Agridoce, antes que tudo, me parece uma alegoria a vida, a vida real, ao peso e a leveza do dia a dia, onde, seja como atores vivos ou espectadores reclusos, vivemos os brotes de alegrias e tristezas. Agridoce não só nos entregou um disco, senão um mundo onde nos podemos refugiar e reencontrar-nos dia a dia.
A linguagem musical baseia-se numa cativante harmonia de sussurros, cantos e coros, acompanhados fundamentalmente pelo piano e teclado – tocados por Pitty – e de violões – tocados por Martin. Acrescenta-se ainda alguns sons que acompanham parte do disco.

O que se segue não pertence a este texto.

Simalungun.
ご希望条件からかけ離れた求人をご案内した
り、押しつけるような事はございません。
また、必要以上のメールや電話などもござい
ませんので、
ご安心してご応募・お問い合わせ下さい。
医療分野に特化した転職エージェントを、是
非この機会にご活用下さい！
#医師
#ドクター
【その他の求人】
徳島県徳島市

Mas talvez as “vozes” sejam tão importantes porque dão vida a sentimentos, acolhidos numa frutuosa relação íntima entre letras-poemas e música.
Onde vemos influências de diferentes vertentes de folk (seja musicalmente ou em letras), vemos também um caminho criativo próprio traçado por uma dupla que transcende a linearidade do um mais um, onde sempre há espaço para re-criar.
O disco é composto por 13 faixas, a grande maioria em português, mas também com surpresas como uma em francês (Ne Parle Pas), uma em inglês (I say), uma bilíngue (Upside down), e um cover do The Smiths (Please, Please, Please, Let Me Get What I Want). Para itunes tem um bônus track, a faixa “La Javanaise”.
Na suma das faixas, nisso tudo que compõe o álbum, fica a estranha sensação de que ao re-escutar o disco, este parece novo. Afinal, emoções não se vivem sempre da mesma forma.